___ Data supplied ___
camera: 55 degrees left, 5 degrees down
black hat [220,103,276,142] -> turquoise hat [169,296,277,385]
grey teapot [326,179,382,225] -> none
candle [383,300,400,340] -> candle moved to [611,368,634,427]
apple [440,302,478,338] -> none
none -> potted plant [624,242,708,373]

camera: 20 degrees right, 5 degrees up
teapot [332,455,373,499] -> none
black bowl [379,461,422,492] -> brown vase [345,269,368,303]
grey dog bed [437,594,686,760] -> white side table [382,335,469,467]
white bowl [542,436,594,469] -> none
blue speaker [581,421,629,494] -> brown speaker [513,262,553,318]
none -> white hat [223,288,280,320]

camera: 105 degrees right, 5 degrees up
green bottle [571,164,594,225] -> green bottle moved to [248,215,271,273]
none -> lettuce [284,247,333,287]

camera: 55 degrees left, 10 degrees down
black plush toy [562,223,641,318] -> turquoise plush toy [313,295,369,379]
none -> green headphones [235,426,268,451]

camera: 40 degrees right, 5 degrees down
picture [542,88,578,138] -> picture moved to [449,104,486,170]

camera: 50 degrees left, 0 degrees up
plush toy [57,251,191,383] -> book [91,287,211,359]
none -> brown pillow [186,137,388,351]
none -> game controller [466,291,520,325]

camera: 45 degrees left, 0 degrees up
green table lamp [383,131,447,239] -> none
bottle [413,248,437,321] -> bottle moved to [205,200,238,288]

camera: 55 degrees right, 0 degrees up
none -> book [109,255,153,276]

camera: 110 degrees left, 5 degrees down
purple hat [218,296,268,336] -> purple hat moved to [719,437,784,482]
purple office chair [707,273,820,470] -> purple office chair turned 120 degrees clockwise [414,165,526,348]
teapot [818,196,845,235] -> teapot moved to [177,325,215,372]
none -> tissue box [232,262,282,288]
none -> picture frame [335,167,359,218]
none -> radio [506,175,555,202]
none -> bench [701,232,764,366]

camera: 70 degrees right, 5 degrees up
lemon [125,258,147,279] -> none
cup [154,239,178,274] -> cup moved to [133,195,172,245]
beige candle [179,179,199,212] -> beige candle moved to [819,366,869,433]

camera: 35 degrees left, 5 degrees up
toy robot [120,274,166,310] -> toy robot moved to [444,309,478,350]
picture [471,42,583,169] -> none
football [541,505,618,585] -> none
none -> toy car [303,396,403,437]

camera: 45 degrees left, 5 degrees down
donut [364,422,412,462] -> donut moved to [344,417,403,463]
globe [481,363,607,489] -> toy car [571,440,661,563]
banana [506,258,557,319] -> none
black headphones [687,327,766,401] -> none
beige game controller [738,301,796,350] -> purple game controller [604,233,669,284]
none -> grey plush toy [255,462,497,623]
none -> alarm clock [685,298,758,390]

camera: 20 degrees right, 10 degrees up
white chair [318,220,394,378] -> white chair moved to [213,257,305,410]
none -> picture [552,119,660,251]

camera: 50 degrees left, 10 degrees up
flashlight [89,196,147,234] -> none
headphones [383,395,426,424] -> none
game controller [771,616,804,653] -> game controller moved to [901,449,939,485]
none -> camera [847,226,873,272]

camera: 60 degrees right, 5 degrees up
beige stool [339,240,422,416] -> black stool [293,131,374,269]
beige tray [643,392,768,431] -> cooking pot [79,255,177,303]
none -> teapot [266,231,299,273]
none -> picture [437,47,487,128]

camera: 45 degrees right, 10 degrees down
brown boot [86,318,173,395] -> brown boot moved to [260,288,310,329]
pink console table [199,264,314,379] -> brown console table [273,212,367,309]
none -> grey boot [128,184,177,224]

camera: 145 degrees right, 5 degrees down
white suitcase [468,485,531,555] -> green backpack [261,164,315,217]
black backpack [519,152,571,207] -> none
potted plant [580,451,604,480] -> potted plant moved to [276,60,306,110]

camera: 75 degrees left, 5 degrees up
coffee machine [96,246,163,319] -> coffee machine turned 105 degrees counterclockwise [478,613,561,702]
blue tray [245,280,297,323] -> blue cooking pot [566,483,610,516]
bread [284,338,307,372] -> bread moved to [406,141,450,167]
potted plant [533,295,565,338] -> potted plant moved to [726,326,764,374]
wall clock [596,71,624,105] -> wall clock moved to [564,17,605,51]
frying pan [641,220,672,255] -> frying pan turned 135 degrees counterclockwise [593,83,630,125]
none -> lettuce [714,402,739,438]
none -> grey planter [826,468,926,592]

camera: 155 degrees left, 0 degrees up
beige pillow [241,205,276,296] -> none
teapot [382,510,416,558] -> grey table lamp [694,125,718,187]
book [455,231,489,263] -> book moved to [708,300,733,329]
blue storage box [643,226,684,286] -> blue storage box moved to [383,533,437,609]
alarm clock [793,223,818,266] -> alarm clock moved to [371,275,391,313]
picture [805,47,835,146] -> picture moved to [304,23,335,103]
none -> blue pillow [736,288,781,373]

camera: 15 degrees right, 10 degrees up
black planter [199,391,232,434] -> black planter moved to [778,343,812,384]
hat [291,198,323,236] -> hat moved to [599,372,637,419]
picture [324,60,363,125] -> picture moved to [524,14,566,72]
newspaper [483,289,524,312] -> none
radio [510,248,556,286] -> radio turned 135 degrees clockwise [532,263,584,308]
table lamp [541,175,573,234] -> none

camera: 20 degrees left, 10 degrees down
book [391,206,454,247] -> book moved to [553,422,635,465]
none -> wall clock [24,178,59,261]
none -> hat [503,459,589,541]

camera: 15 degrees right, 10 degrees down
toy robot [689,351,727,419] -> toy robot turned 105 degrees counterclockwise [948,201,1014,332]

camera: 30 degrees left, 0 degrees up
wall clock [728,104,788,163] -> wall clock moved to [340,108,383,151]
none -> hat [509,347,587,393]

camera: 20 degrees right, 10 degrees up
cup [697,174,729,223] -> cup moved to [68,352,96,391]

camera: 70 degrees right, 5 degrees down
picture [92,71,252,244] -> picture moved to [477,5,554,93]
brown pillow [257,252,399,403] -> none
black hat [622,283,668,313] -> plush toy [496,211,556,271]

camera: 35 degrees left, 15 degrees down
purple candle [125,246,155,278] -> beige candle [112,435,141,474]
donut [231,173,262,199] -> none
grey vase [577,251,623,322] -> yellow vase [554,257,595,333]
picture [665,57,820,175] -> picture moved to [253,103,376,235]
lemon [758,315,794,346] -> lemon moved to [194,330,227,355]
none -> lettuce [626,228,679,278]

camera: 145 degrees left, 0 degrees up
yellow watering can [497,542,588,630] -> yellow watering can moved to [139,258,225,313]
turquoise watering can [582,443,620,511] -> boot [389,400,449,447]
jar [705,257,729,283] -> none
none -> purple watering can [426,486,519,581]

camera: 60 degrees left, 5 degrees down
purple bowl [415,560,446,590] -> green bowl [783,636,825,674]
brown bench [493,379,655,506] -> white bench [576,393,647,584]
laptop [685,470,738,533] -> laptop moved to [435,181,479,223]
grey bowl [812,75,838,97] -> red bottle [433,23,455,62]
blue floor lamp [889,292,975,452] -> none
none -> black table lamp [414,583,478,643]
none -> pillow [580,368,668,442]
___
_Try it_: Please state how many lines in the entries above include the word "lettuce", giving only the number.

_Response to this exercise_: 3